“And forgot your coat,” she said. “But I like you in your shirtsleeves. And I could watch you forever at your archery and not grow tired of it.”
They stood gazing into each other’s eyes, their arms still about each other. She was wearing a muslin summer dress with no shawl and no bonnet. She was rosy complexioned and bright eyed.
“Devlin came yesterday with Gwyneth and the children,” she said. “They left again this morning. Matthew, I am to have my cottage. Devlin is going to send an architect here so I can tell him exactly what I want, and the building is to start within the next few weeks and be finished by winter. Can you believe it?”
It was difficult. He would have expected her son to put up all sorts of objections to her dream.
“He insists upon paying for the house,” she said, “since, as he explained, it will be on Ravenswood land and therefore legally his. But I am to pay for all the furnishings and the landscaping and planting of the garden.”
“Am I going to be allowed to visit you there?” he asked, smiling back at her. “Or will that red door be locked against me?”
“Oh,” she said, her smile softening. “You must have a key of your own, Matthew.”
He laughed, though he felt a stabbing of emotion at her words and the look on her face.
“Have you had your invitation?” he asked her.
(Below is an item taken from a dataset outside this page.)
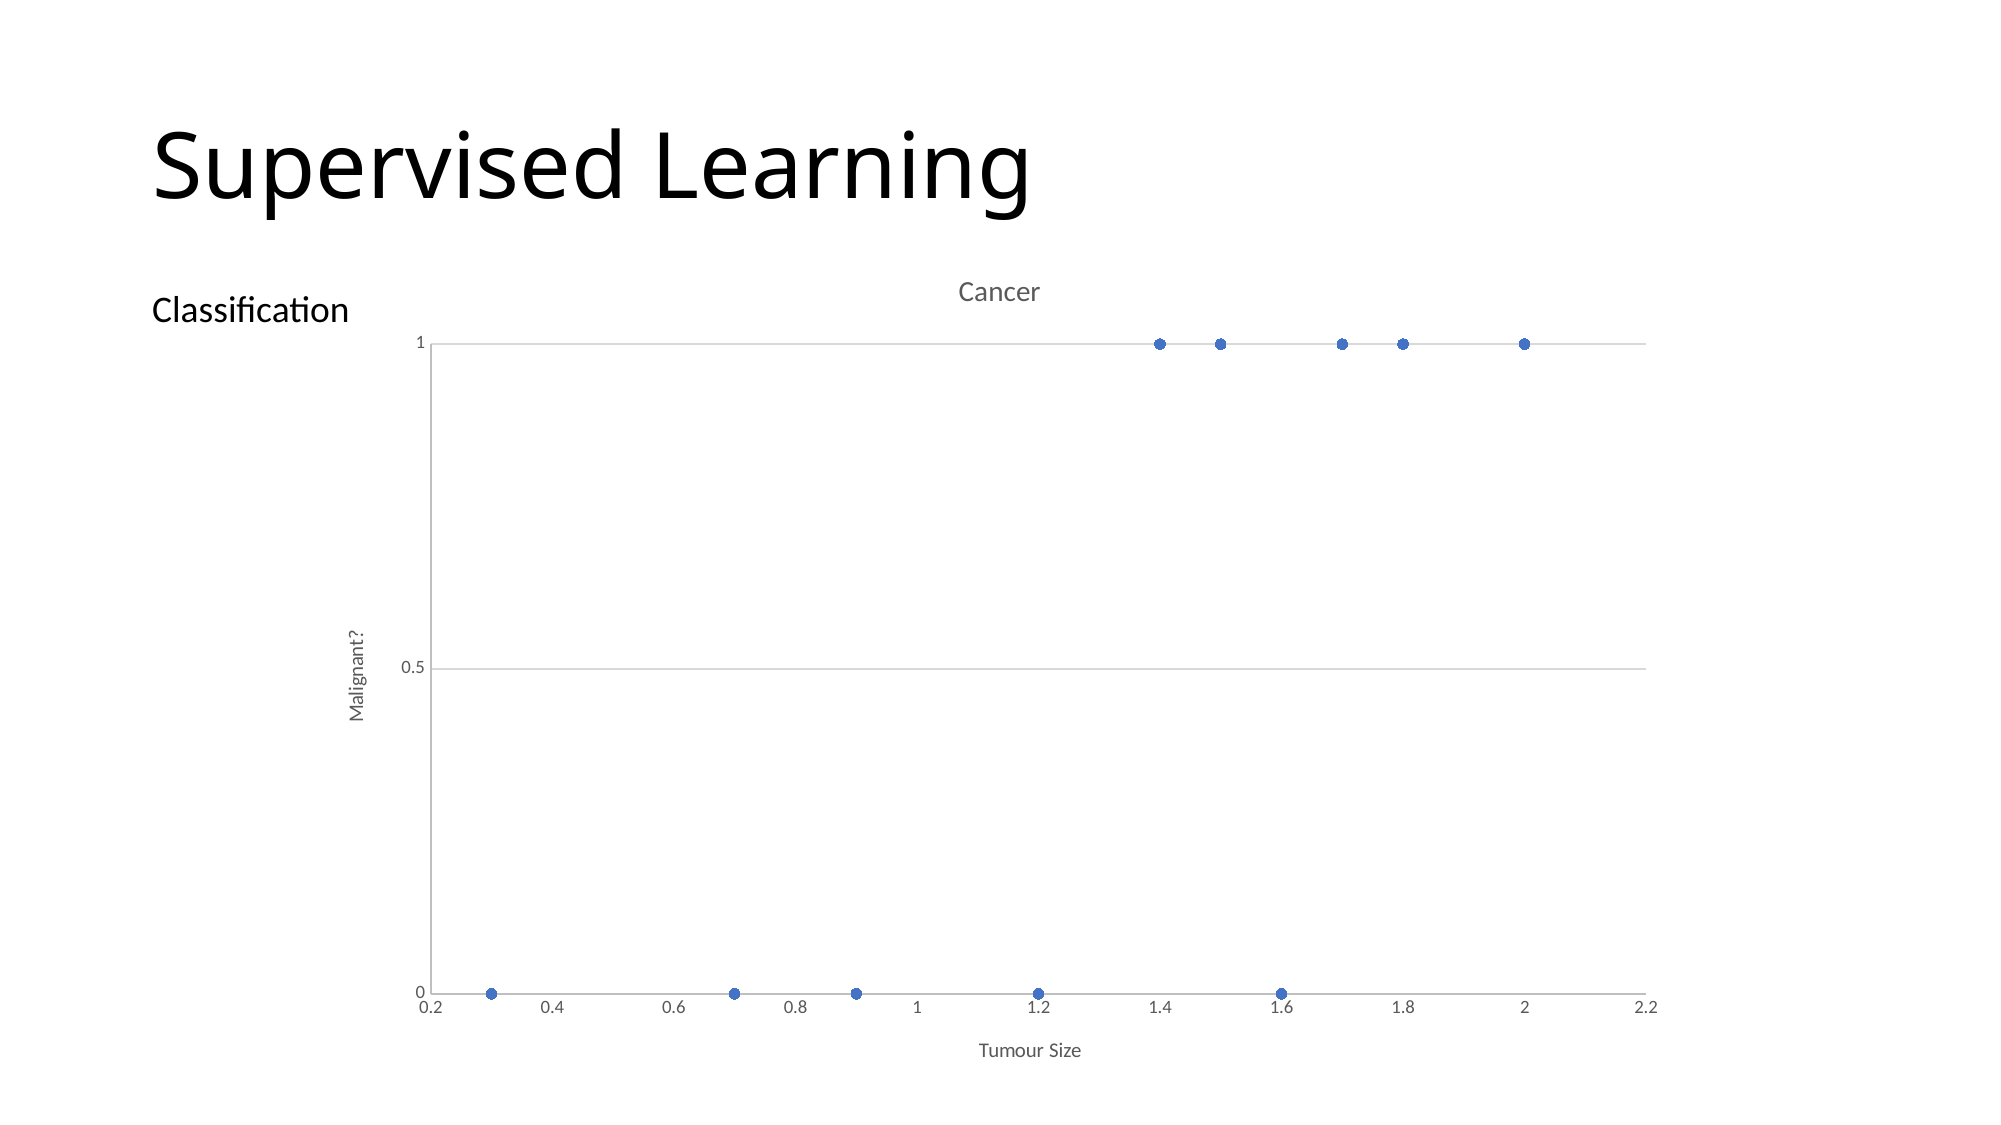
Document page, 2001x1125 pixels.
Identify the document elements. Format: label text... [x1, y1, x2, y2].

chart [314, 245, 1686, 1094]
title Supervised Learning [137, 59, 1863, 278]
text_box Classification [137, 277, 314, 337]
“How delightful it was,” she said. “Did they send one to you too, even though you are to be the guest of honor? The pleasure of your company is requested for refreshments, conversation, cards, and dancing if the young people and the young at heart insist upon it. And then, more prosaically, the date and time and Adelaide Taylor’s signature. No mention of your name as the special guest.”
“For which omission I am very grateful,” he said. “Perhaps Adelaide is a bit afraid I will turn coward and not go and she will end up looking foolish.”
“And feeling massively disappointed,” she said. “You will go, Matthew?”
“I will,” he said. “Will you?”
“Of course,” she said. “Mama and Papa will be there too.”
“Reggie insists upon sending his carriage for me,” he said. “I daresay he will be happy for you to use it too.”
She took her arms from about his neck and pressed her hands against his shoulders. “Come inside,” she said. “Tea was brought out an hour ago, but I waited for you.”
“Thank you,” he said, sitting beside her on one of the sofas.“Tell me. Are you closer to discovering what you came home to find, Clarissa? Despite all the interruptions?”
“I am,” she said, taking his hand in hers and lacing their fingers. “I believe I am going to be able to have my own life and my family life too. It might be said that I have always had both anyway, but—”
“I understand,” he said.
“I even read for an hour this morning after Devlin and Gwyneth and the children left,” she said. “That must sound very trivial. But I have been unable to concentrate upon any book since I came home.”
“And I was able to shoot today,” he said.
“Yes,” she said. “I saw. Is the turmoil starting to feel less…tumultuous, then?”
“It is,” he said. “I have a brother and sister-in-law, and a whole family surrounding them. It is not going to be easy or comfortable sorting everything out, and I know I will dread the coming of next Friday almost as much as I dreaded my visit a few days ago. But…” He shrugged. “It will be done.”
She tipped her head to rest on his shoulder, and he turned his head and kissed her—warmly and with deepening intensity as her free arm came about his neck again and her hand cupped the back of his head, her fingers pushing through his hair.
She was so beautiful, he thought, moving his head back a fraction from hers to gaze at her, heavy lidded and smiling dreamily back at him.
“What are you thinking?” she asked, her voice low.
He was thinking that he wanted to make love to her and that perhaps she wanted it too. But…in a glass-walled summerhouse in broad daylight, with gardeners forever busy in the park?
“I am thinking,” he said, “that I could drink that whole jug of lemonade myself if you do not first claim a glassful.”
She laughed and pushed away from him. “And all this food will grow stale if we do not eat it soon,” she said. “That would be a shame.”
“It would,” he said, and told her, as she moved forward on the sofa to pour their drinks, about the party the evening before and the bundle of food he had taken home and the duplicate plate of leftovers Mrs. Holland had brought him earlier.